• [EXERCISE DETAILS] Return the full listing unchanged, apart from leaving out its images.
-----
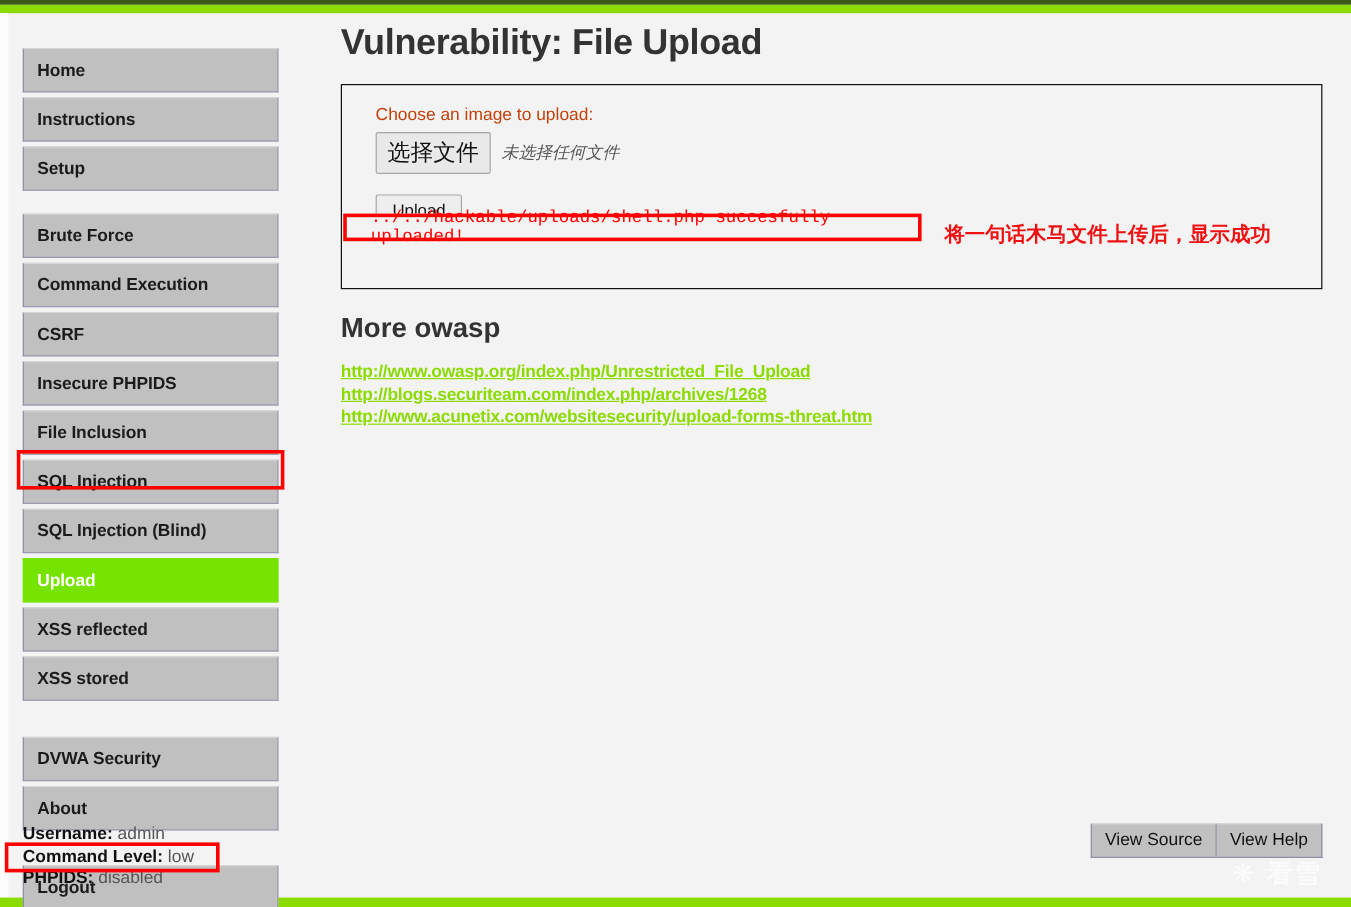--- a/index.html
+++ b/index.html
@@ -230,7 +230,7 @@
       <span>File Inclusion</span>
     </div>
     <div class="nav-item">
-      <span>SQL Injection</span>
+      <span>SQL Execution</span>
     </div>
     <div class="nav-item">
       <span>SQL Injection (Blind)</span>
-----
• [FINAL ANSWER]
--- a/index.html
+++ b/index.html
@@ -230,7 +230,7 @@
       <span>File Inclusion</span>
     </div>
     <div class="nav-item">
-      <span>SQL Injection</span>
+      <span>SQL Execution</span>
     </div>
     <div class="nav-item">
       <span>SQL Injection (Blind)</span>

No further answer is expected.